**What is needed:** Copy the records word for word, starting at their first line and ending with the line that contains "[62, 287, 170, 412] [1, 334, 357, 498]". Include both of those lines, and leave the pictures out.

**Data for this task:**
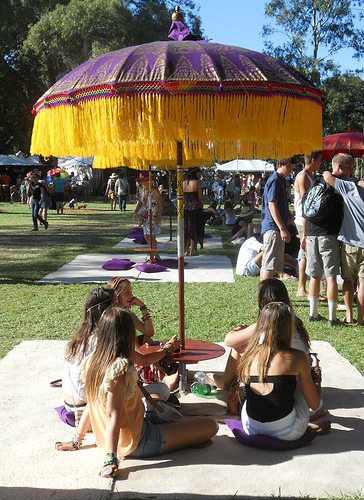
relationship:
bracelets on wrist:
[62, 430, 92, 447] [48, 431, 94, 446]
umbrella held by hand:
[25, 44, 269, 202] [162, 321, 210, 367]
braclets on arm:
[136, 299, 153, 327] [132, 301, 150, 330]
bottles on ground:
[183, 365, 217, 399] [195, 389, 218, 409]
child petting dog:
[60, 191, 77, 214] [75, 197, 89, 215]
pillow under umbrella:
[134, 264, 168, 273] [74, 142, 159, 167]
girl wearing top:
[235, 301, 322, 442] [228, 359, 313, 425]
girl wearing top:
[55, 303, 219, 478] [86, 369, 143, 453]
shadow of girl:
[111, 421, 362, 478] [55, 303, 219, 478]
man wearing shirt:
[259, 157, 293, 284] [260, 170, 284, 234]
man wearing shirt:
[300, 152, 353, 326] [305, 171, 352, 235]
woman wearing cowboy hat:
[134, 171, 164, 262] [135, 171, 155, 182]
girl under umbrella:
[52, 308, 218, 475] [28, 7, 321, 166]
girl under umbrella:
[74, 287, 125, 402] [28, 7, 321, 166]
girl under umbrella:
[234, 302, 322, 443] [28, 7, 321, 166]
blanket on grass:
[3, 339, 363, 497] [3, 198, 354, 494]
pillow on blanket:
[102, 257, 134, 270] [34, 253, 231, 283]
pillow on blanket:
[135, 263, 166, 272] [34, 253, 231, 283]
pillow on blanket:
[155, 259, 185, 269] [34, 253, 231, 283]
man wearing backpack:
[300, 152, 353, 326] [303, 178, 349, 233]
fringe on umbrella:
[32, 91, 321, 171] [28, 7, 321, 166]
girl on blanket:
[55, 303, 219, 478] [3, 339, 363, 497]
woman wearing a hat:
[134, 171, 164, 262] [133, 168, 153, 181]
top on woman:
[226, 353, 323, 429] [232, 311, 316, 449]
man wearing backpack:
[300, 149, 356, 326] [298, 179, 345, 230]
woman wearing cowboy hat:
[131, 168, 165, 265] [134, 168, 150, 183]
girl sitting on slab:
[55, 303, 219, 478] [1, 334, 357, 498]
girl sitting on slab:
[62, 287, 170, 412] [1, 334, 357, 498]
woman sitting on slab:
[103, 275, 155, 338] [1, 334, 357, 498]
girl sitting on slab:
[235, 301, 322, 442] [1, 334, 357, 498]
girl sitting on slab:
[205, 277, 312, 408] [1, 334, 357, 498]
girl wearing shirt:
[235, 301, 322, 442] [243, 372, 300, 424]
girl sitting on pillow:
[235, 301, 322, 442] [219, 416, 321, 453]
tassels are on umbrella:
[28, 87, 329, 171] [28, 7, 321, 166]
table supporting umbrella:
[134, 334, 227, 364] [28, 7, 321, 166]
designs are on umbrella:
[165, 51, 205, 82] [27, 2, 328, 112]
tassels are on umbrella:
[28, 87, 329, 171] [27, 2, 328, 112]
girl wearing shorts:
[52, 308, 218, 475] [123, 412, 165, 459]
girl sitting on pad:
[52, 308, 218, 475] [3, 335, 363, 497]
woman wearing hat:
[131, 168, 165, 265] [132, 168, 154, 183]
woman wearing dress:
[131, 168, 165, 265] [135, 184, 162, 238]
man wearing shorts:
[300, 149, 356, 326] [298, 232, 341, 280]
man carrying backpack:
[300, 149, 356, 326] [298, 177, 342, 229]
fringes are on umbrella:
[23, 91, 326, 174] [27, 4, 329, 179]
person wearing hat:
[103, 170, 121, 209] [106, 171, 120, 181]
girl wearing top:
[233, 299, 332, 442] [240, 372, 297, 424]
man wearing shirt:
[256, 157, 293, 284] [258, 169, 290, 236]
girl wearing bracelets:
[52, 308, 218, 475] [67, 429, 90, 446]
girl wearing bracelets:
[52, 308, 218, 475] [100, 450, 118, 466]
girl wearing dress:
[179, 165, 206, 257] [183, 189, 202, 244]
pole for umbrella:
[168, 162, 197, 384] [25, 14, 341, 415]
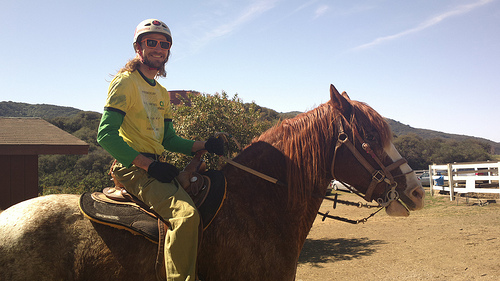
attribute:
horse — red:
[2, 80, 431, 280]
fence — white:
[421, 156, 499, 206]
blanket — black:
[77, 206, 221, 248]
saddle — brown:
[81, 176, 223, 208]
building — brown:
[1, 114, 86, 195]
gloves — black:
[136, 136, 230, 180]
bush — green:
[164, 84, 265, 171]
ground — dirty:
[314, 212, 499, 277]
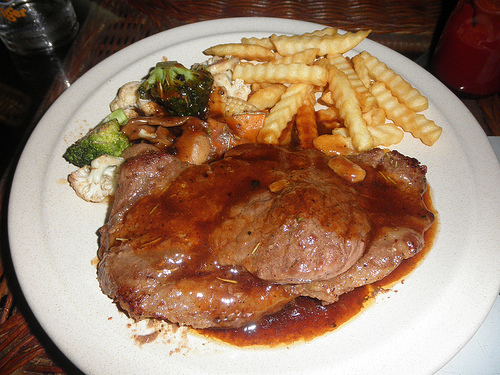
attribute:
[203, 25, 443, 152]
fries — a serving, french, crinkled, sauced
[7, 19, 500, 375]
plate — glossy white, very white, very shiny, bright, very bright, shiny white, bright white, white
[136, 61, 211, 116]
broccoli — grilled, in sauce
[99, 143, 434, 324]
meat — in sauce, steak, over sauce, juicy, sliced, covered in gravy, sauced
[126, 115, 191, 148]
mushroom — grilled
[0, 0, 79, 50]
glass — empty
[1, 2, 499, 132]
table — brown, wicker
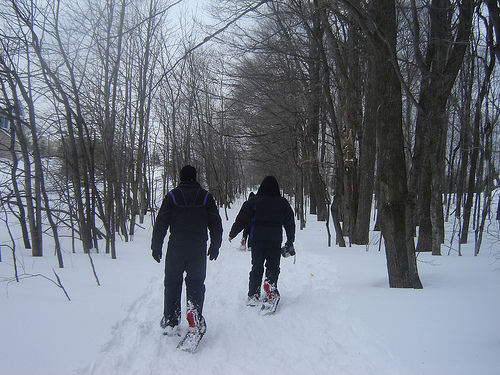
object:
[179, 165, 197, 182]
hat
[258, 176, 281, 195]
hat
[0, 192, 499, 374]
ground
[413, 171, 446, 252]
bark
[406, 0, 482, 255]
trunk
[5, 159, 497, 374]
white snow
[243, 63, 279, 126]
tree branches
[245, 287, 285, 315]
ski snow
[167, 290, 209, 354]
ski snow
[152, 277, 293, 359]
white skis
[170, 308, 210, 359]
claws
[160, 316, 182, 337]
claws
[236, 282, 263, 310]
claws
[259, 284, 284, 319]
claws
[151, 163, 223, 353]
man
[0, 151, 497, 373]
snow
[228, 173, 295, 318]
man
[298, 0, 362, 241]
trees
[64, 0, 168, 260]
trees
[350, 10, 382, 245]
trees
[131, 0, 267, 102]
branches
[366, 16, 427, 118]
branches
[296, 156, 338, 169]
branches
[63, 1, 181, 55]
branches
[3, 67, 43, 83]
branches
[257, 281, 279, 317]
ski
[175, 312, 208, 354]
ski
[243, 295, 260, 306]
ski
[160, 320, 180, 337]
ski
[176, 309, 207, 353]
board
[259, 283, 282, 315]
board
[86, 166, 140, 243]
big black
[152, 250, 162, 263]
gloves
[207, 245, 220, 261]
glove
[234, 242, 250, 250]
skis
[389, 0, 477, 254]
tree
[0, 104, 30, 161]
building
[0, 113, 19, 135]
windows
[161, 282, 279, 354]
panda claws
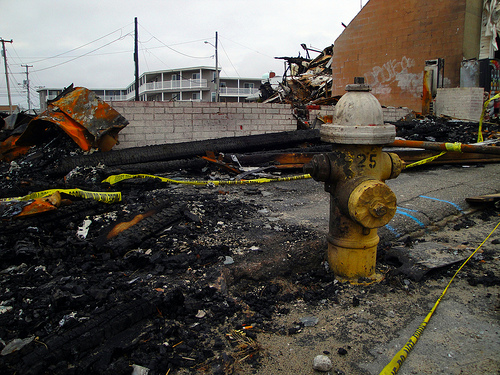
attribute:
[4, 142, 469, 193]
tape — yellow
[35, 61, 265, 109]
building — brown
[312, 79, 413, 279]
hydrant — yellow, 25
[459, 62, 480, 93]
smoke — grey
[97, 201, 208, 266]
area — burnt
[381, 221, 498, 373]
police tape — yellow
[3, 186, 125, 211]
police tape — yellow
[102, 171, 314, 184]
police tape — yellow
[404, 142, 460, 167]
police tape — yellow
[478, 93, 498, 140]
police tape — yellow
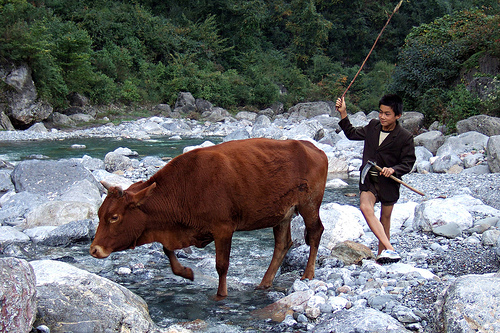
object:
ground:
[323, 156, 500, 333]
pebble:
[184, 317, 210, 331]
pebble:
[337, 285, 351, 293]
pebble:
[269, 307, 285, 324]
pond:
[1, 131, 226, 161]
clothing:
[378, 129, 391, 146]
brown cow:
[89, 138, 329, 301]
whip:
[334, 0, 404, 112]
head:
[88, 180, 146, 258]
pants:
[359, 182, 398, 206]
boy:
[335, 94, 416, 264]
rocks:
[439, 272, 500, 333]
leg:
[162, 248, 185, 276]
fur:
[187, 149, 314, 241]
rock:
[330, 240, 374, 264]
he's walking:
[299, 66, 454, 273]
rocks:
[311, 309, 411, 333]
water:
[0, 134, 362, 332]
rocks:
[37, 219, 98, 248]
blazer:
[338, 115, 416, 203]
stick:
[334, 1, 403, 113]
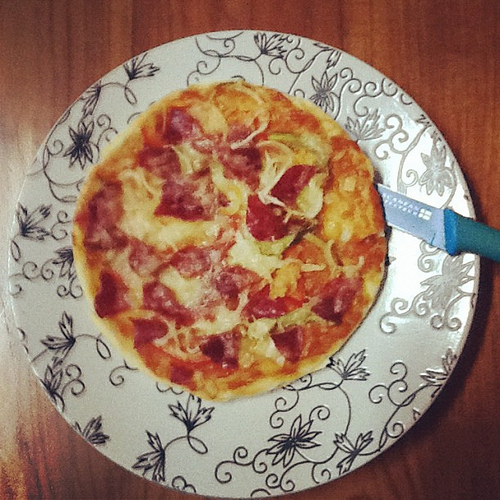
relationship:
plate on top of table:
[9, 32, 483, 500] [3, 1, 499, 498]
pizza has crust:
[70, 82, 388, 405] [229, 302, 373, 398]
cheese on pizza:
[117, 164, 217, 251] [70, 82, 388, 405]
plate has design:
[9, 32, 483, 500] [216, 347, 461, 498]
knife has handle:
[375, 180, 499, 259] [444, 207, 499, 261]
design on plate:
[216, 347, 461, 498] [9, 32, 483, 500]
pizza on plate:
[70, 82, 388, 405] [9, 32, 483, 500]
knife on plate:
[375, 180, 499, 259] [9, 32, 483, 500]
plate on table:
[9, 32, 483, 500] [3, 1, 499, 498]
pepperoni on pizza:
[152, 179, 212, 220] [70, 82, 388, 405]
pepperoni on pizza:
[128, 237, 171, 276] [70, 82, 388, 405]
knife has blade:
[375, 180, 499, 259] [375, 181, 444, 249]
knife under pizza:
[375, 180, 499, 259] [70, 82, 388, 405]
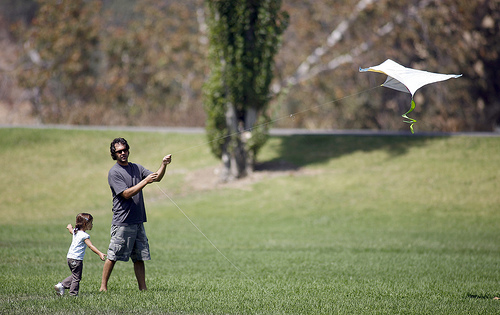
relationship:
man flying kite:
[98, 136, 173, 301] [358, 58, 462, 134]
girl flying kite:
[54, 214, 106, 294] [358, 58, 462, 134]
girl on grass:
[52, 212, 107, 297] [2, 130, 498, 312]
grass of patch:
[2, 130, 498, 312] [249, 278, 323, 312]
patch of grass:
[0, 125, 499, 314] [2, 130, 498, 312]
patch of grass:
[374, 278, 416, 303] [2, 130, 498, 312]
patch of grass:
[0, 125, 499, 314] [351, 214, 478, 276]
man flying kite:
[98, 136, 173, 301] [354, 57, 469, 130]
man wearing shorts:
[98, 138, 175, 294] [103, 216, 152, 261]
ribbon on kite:
[400, 96, 418, 135] [360, 58, 462, 95]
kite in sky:
[358, 58, 462, 134] [2, 3, 498, 145]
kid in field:
[47, 209, 100, 309] [3, 127, 498, 312]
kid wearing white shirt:
[53, 211, 108, 298] [68, 227, 87, 260]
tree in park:
[179, 13, 301, 211] [2, 120, 498, 309]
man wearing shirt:
[98, 138, 175, 294] [110, 140, 135, 222]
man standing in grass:
[98, 138, 175, 294] [227, 271, 284, 308]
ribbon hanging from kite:
[394, 96, 420, 133] [346, 44, 469, 141]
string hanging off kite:
[169, 75, 363, 164] [350, 42, 430, 127]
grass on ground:
[2, 130, 499, 315] [211, 176, 430, 288]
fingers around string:
[161, 153, 175, 163] [168, 77, 398, 160]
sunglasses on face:
[110, 147, 130, 153] [106, 141, 131, 160]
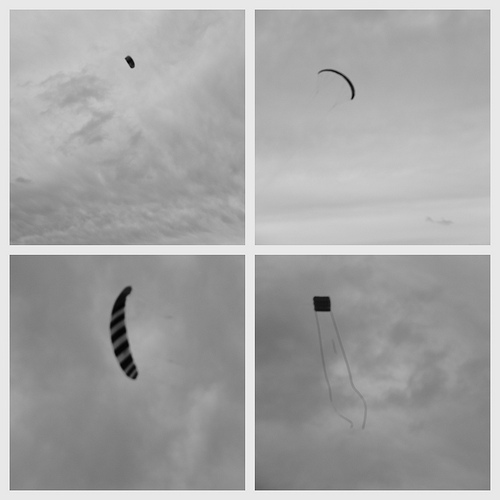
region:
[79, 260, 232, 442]
a parasail in the air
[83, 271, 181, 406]
a parasail in the iar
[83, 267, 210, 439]
a parasail in the gray sky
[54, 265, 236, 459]
a parasail high in the air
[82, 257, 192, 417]
a parasail high in the sky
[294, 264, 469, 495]
a kite in the air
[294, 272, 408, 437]
a kite in the sky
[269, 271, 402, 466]
a square kite in the air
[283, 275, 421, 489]
a kite with a tail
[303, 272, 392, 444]
a kite flying high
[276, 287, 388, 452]
square black kite with string hanging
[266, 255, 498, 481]
sky is full of swirling dark clouds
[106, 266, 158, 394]
crescent kite black and light brown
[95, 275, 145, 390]
crescent kite flying in sky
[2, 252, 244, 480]
sky is dark with white clouds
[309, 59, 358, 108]
crescent shaped kite is facing a different direction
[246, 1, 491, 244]
crescent kite is flying high in cloudy sky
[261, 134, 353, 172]
bird is flying in the sky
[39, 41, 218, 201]
small blob of a kite among white swirling clouds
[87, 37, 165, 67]
kite is far away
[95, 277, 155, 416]
large kite has stripes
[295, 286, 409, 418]
square kite has tail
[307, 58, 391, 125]
large kite has curve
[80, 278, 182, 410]
striped kite in grey sky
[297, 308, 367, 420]
square kite has long stringy tail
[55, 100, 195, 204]
sky has many clouds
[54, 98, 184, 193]
clouds in sky are thick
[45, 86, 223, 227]
overcast and dreary sky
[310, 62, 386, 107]
kite has curves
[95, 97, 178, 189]
the sky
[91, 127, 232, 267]
the sky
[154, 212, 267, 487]
the sky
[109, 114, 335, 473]
the sky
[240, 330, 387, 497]
the sky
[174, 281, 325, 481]
the sky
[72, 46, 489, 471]
four kites in sky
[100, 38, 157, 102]
kite is small and dark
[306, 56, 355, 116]
kite is large and curved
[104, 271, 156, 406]
kite is large and striped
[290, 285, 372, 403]
kite is small and square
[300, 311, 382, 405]
kite has long tail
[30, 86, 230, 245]
sky has many clouds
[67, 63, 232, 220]
clouds are white and thick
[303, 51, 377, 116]
kite curved in sky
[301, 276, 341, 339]
square kite in sky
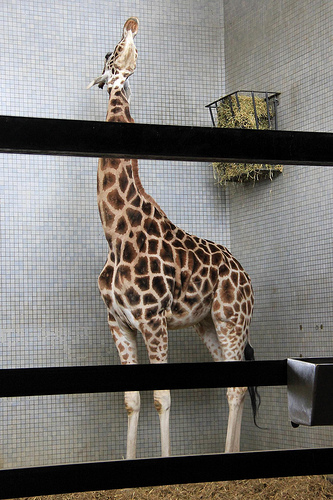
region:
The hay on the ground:
[37, 468, 330, 498]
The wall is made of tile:
[3, 180, 92, 340]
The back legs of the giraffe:
[197, 324, 251, 461]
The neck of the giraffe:
[94, 91, 141, 223]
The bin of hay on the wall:
[197, 82, 285, 184]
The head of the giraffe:
[85, 10, 144, 96]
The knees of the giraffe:
[114, 392, 168, 418]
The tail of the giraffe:
[240, 325, 271, 433]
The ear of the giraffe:
[85, 72, 107, 91]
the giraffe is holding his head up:
[86, 14, 142, 94]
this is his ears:
[83, 71, 103, 95]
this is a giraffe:
[84, 15, 267, 479]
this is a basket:
[206, 87, 281, 182]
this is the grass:
[6, 475, 332, 499]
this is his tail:
[243, 334, 273, 432]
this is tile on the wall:
[2, 0, 330, 480]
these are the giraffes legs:
[103, 314, 260, 460]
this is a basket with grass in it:
[204, 89, 281, 184]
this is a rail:
[0, 117, 328, 165]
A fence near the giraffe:
[0, 357, 331, 499]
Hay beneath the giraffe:
[9, 475, 331, 499]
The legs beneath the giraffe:
[112, 326, 170, 459]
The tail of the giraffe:
[244, 334, 267, 431]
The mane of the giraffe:
[132, 117, 163, 211]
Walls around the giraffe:
[0, 0, 331, 468]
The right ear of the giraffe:
[90, 74, 105, 88]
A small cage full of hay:
[209, 91, 281, 184]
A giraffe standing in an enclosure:
[90, 18, 266, 459]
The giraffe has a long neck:
[97, 97, 142, 196]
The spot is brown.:
[115, 165, 128, 196]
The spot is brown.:
[150, 336, 161, 346]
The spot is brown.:
[142, 325, 152, 340]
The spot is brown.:
[116, 339, 126, 352]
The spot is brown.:
[119, 351, 132, 360]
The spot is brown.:
[218, 323, 228, 336]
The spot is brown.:
[212, 310, 225, 323]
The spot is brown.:
[222, 302, 236, 320]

**Exercise response:**
relationship:
bracelets on wrist:
[62, 430, 92, 447] [48, 431, 94, 446]
umbrella held by hand:
[25, 44, 269, 202] [162, 321, 210, 367]
braclets on arm:
[136, 299, 153, 327] [132, 301, 150, 330]
bottles on ground:
[183, 365, 217, 399] [195, 389, 218, 409]
child petting dog:
[60, 191, 77, 214] [75, 197, 89, 215]
pillow under umbrella:
[134, 264, 168, 273] [74, 142, 159, 167]
girl wearing top:
[235, 301, 322, 442] [228, 359, 313, 425]
girl wearing top:
[55, 303, 219, 478] [86, 369, 143, 453]
shadow of girl:
[111, 421, 362, 478] [55, 303, 219, 478]
man wearing shirt:
[259, 157, 293, 284] [260, 170, 284, 234]
man wearing shirt:
[300, 152, 353, 326] [305, 171, 352, 235]
woman wearing cowboy hat:
[134, 171, 164, 262] [135, 171, 155, 182]
girl under umbrella:
[52, 308, 218, 475] [28, 7, 321, 166]
girl under umbrella:
[74, 287, 125, 402] [28, 7, 321, 166]
girl under umbrella:
[234, 302, 322, 443] [28, 7, 321, 166]
blanket on grass:
[3, 339, 363, 497] [3, 198, 354, 494]
pillow on blanket:
[102, 257, 134, 270] [34, 253, 231, 283]
pillow on blanket:
[135, 263, 166, 272] [34, 253, 231, 283]
pillow on blanket:
[155, 259, 185, 269] [34, 253, 231, 283]
man wearing backpack:
[300, 152, 353, 326] [303, 178, 349, 233]
fringe on umbrella:
[32, 91, 321, 171] [28, 7, 321, 166]
girl on blanket:
[55, 303, 219, 478] [3, 339, 363, 497]
woman wearing a hat:
[134, 171, 164, 262] [133, 168, 153, 181]
top on woman:
[226, 353, 323, 429] [232, 311, 316, 449]
man wearing backpack:
[300, 149, 356, 326] [298, 179, 345, 230]
woman wearing cowboy hat:
[131, 168, 165, 265] [134, 168, 150, 183]
girl sitting on slab:
[55, 303, 219, 478] [1, 334, 357, 498]
girl sitting on slab:
[62, 287, 170, 412] [1, 334, 357, 498]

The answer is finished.